だってそいつはみのりさんを騙してたんだよ?
『うん、でも』
でも?
『あなただって嘘つきじゃない』
「ああぁあぁっ」
目を開けると、そこはいつものリビングだった。
つけっぱなしのテレビにエアコン、飲み残したジュースにお菓子のゴミ。
当然誰もいない。
夢…
なんつーリアルな夢だ。
もう、リアルすぎて吐きそ…
「…あ?」
上手く立てなくてソファから転げ落ちた。
「?」
視界が回ってる。
立とうとすると足元がふわふわする。
あれ?
額に手を当ててみると、いつもより熱い。
熱ある?
「マジか…」
まぁ、栄養も取らずにエアコンのついた部屋でへそ出して寝てりゃ体調も悪くなるわな。
「今、何時…」
時計は昼の12:00を少しまわってる。寝たのが明け方だから、そこそこ睡眠と休養はとってたのにな。

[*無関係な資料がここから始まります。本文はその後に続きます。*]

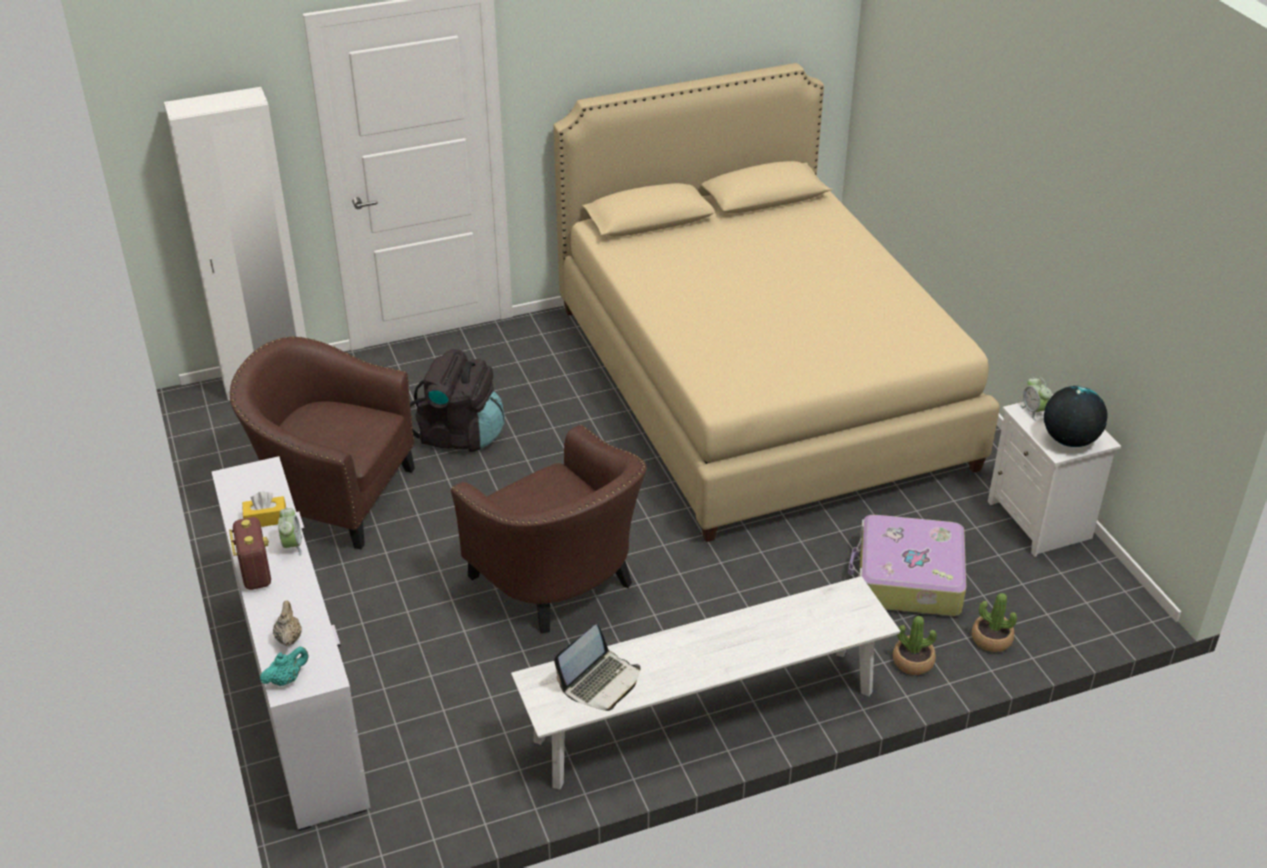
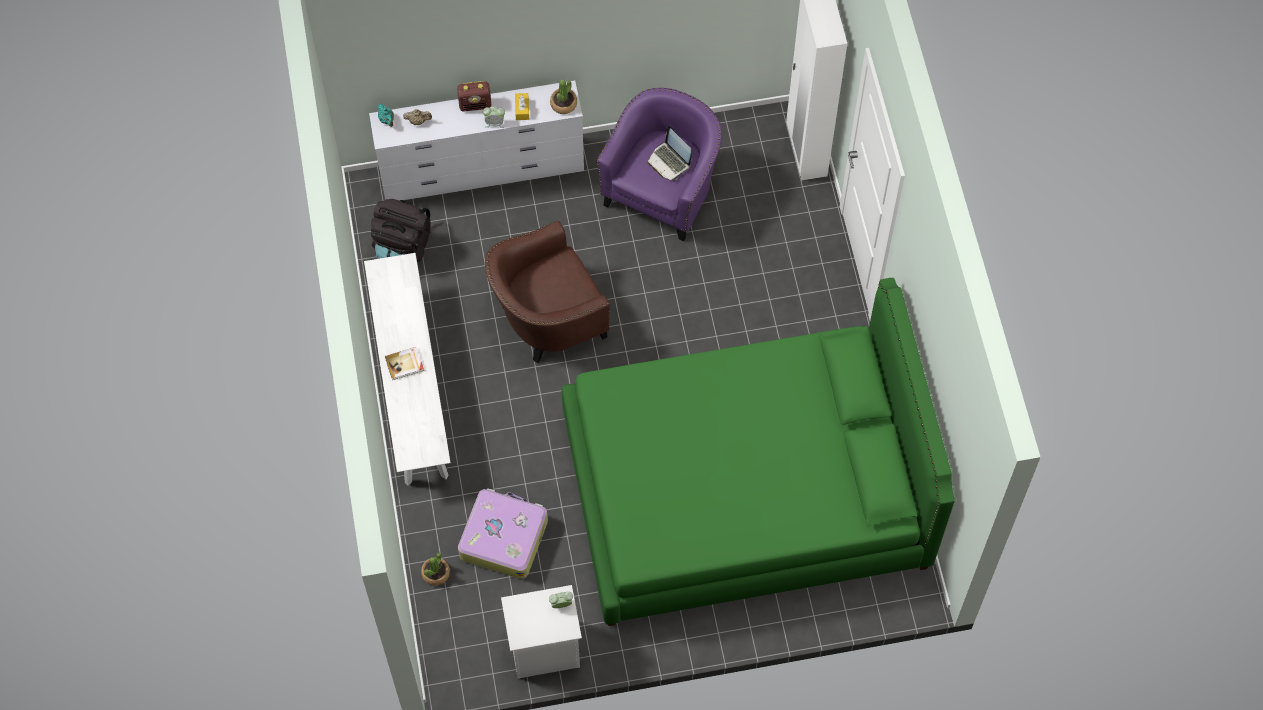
camera: 100 degrees right, 25 degrees up
brown armchair [230,336,415,549] -> purple armchair [597,88,722,241]
black backpack [410,349,505,452] -> black backpack moved to [371,199,431,262]
beige bed [553,63,1000,542] -> green bed [561,278,955,626]
laptop [554,625,640,711] -> laptop moved to [647,125,692,180]
potted plant [893,616,937,675] -> potted plant moved to [550,80,577,114]
globe [1044,386,1108,447] -> none
none -> book [385,347,424,380]

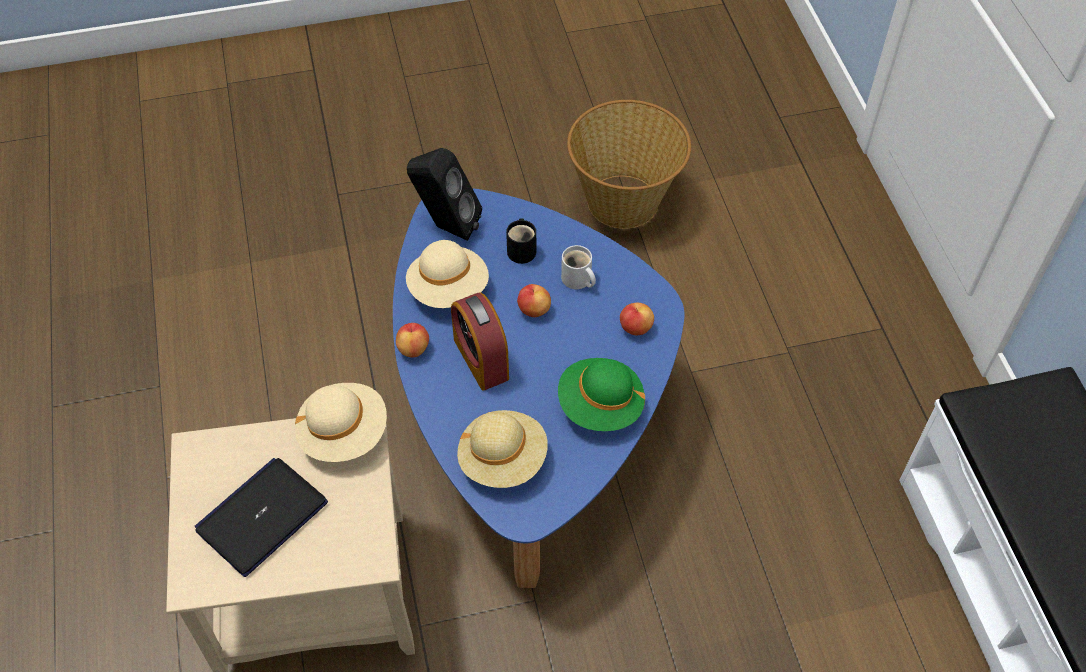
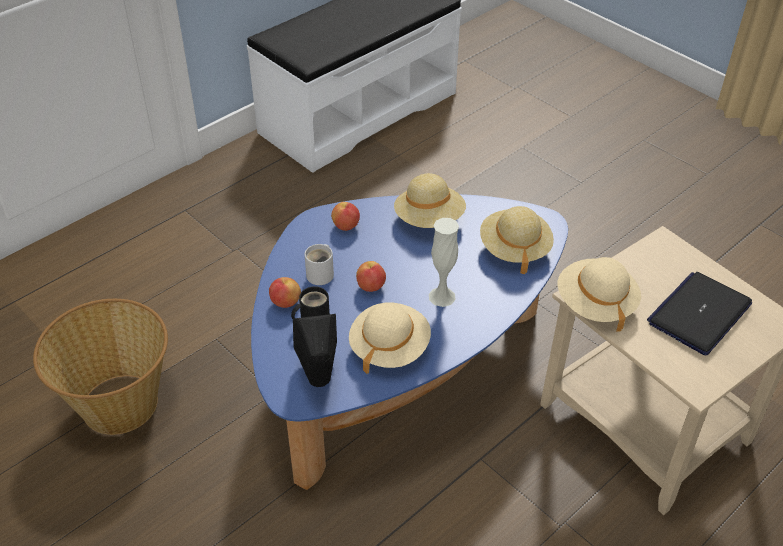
camera: 120 degrees left, 10 degrees down
laptop [195,458,328,577] -> laptop turned 120 degrees clockwise [647,272,752,355]
apple [396,323,429,358] -> apple moved to [269,277,301,308]
alarm clock [451,292,509,391] -> white vase [429,218,459,307]
green hat [558,358,645,431] -> beige hat [394,173,466,228]

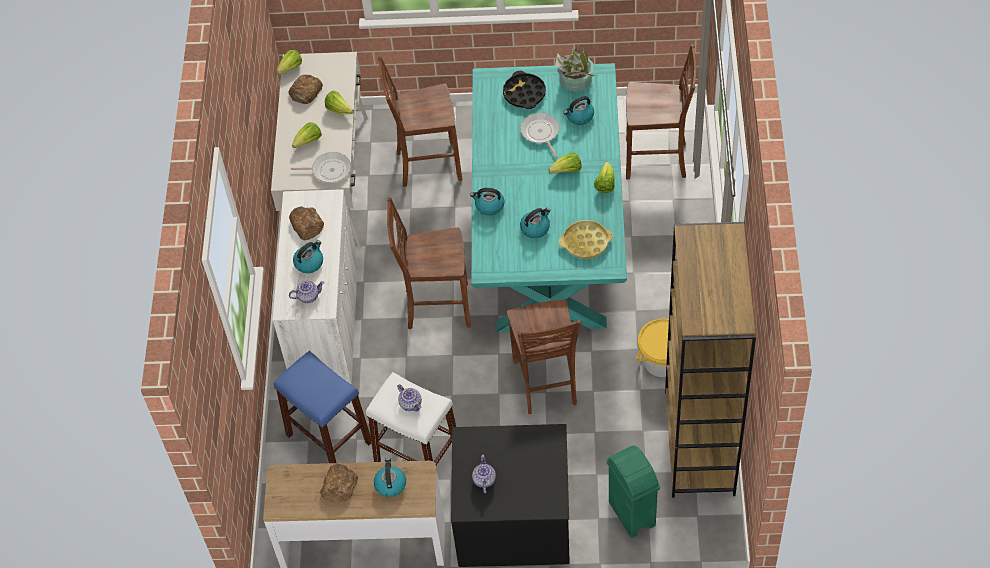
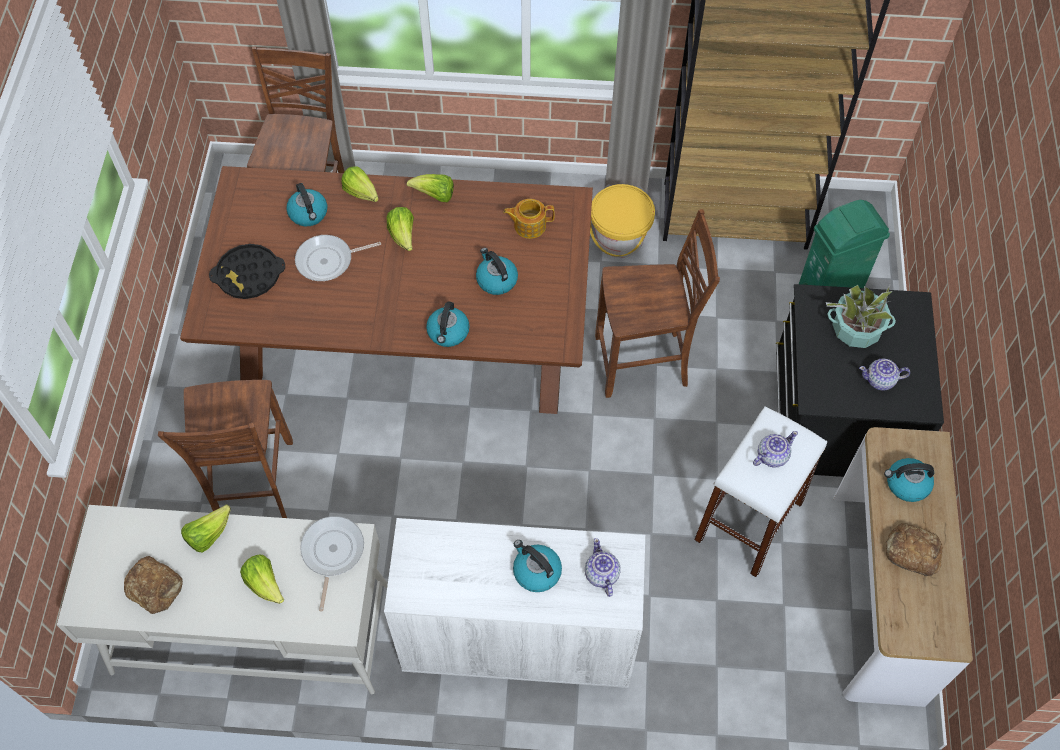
camera: 90 degrees left, 5 degrees up
blue stool [274,351,371,463] -> none
lettuce [276,50,302,75] -> lettuce moved to [341,167,379,202]
bread [289,206,324,240] -> none
brown chair [387,198,471,329] -> none
turquoise dining table [471,63,627,332] -> brown dining table [180,166,593,414]
potted plant [555,45,596,92] -> potted plant moved to [826,283,896,348]
yellow tray [559,220,613,259] -> teapot [503,199,555,239]

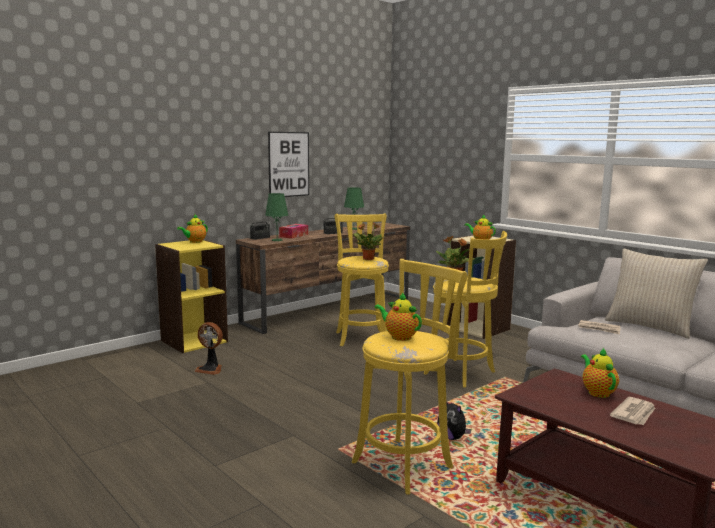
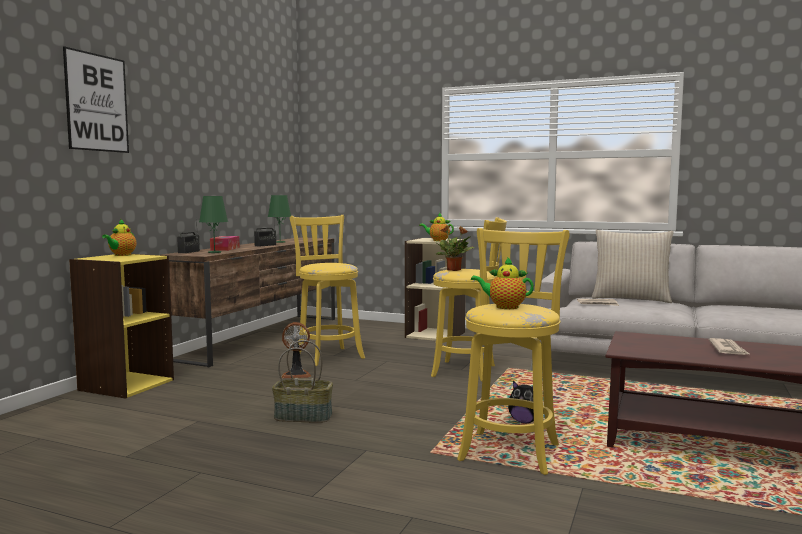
camera: 25 degrees left, 5 degrees down
fan [194,322,223,375] -> fan moved to [281,322,311,378]
picture [268,132,309,197] -> picture moved to [63,46,129,153]
potted plant [354,222,384,260] -> none
teapot [581,348,619,398] -> none
none -> basket [272,340,333,423]

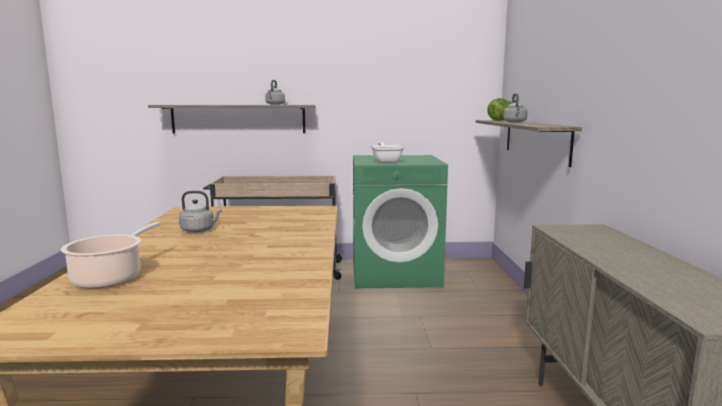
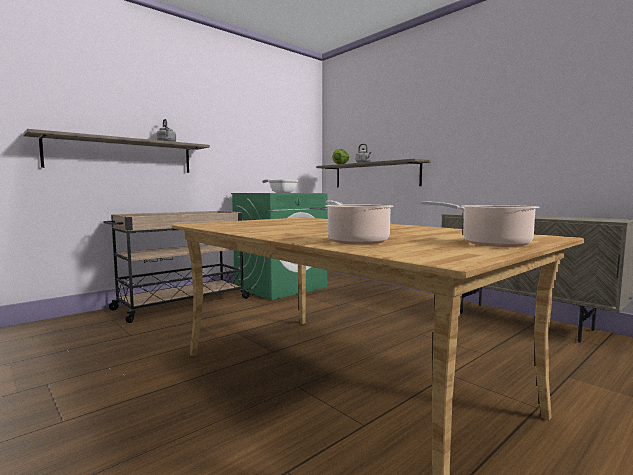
camera: 40 degrees left, 5 degrees down
grey kettle [179,191,222,233] -> none
none -> cooking pot [421,201,539,247]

吐き気はリアルな夢のせいじゃなくて本当に気持ちが悪いからか。
「寒…っ」
リビング内のつけっぱなしになってた全てのスイッチを切って、ふらふらの足取りで階段を上って自分の部屋のベッドに倒れ込んだ。
暑い…、けど寒い。
とりあえず窓だけ開けて…
昼過ぎだから、みのりさんはもちろん出勤後。カーテンも窓もきっちり閉まってる。
仕事終わりにあいつと会うってことは、その分帰りも遅いってことだよな。
早く帰ってきてほしい。
ちゃんとあいつと別れてくれますように。それから――…
自分が弱ってるからこんなに思うのかな。
早く会いたい。
早く帰ってきて。
そしたら俺謝るから。
嘘ついてたこと正直に話すよ。
ちゃんと気持ちも伝える。
だから、お願いだから帰ってきて――…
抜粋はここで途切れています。